**Page images with their extracted text:**
+ + + +

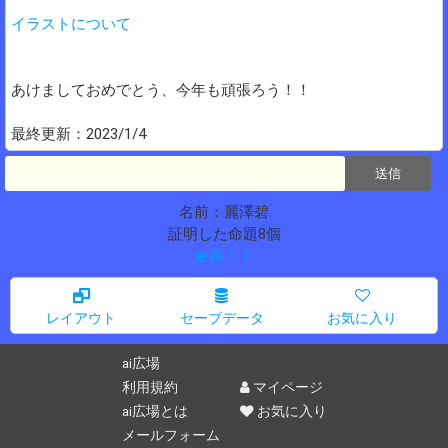
イラストについて
あけましておめでとう、今年も頑張ろう！！
最終更新：2023/1/4
名前：麗澤碧
証明した命題8個
最高！！
レイアウト
セーブデータ
お気に入り
ai広場
利用規約
マイページ
ai広場とは
お気に入り
メールフォーム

+ + + +

**Work order:** Reproduce the lines above verbatim, omitting the pictures.

**Result of the task:**
イラストについて
あけましておめでとう、今年も頑張ろう！！
最終更新：2023/1/4
名前：麗澤碧
証明した命題8個
最高！！
レイアウト
セーブデータ
お気に入り
ai広場
利用規約
マイページ
ai広場とは
お気に入り
メールフォーム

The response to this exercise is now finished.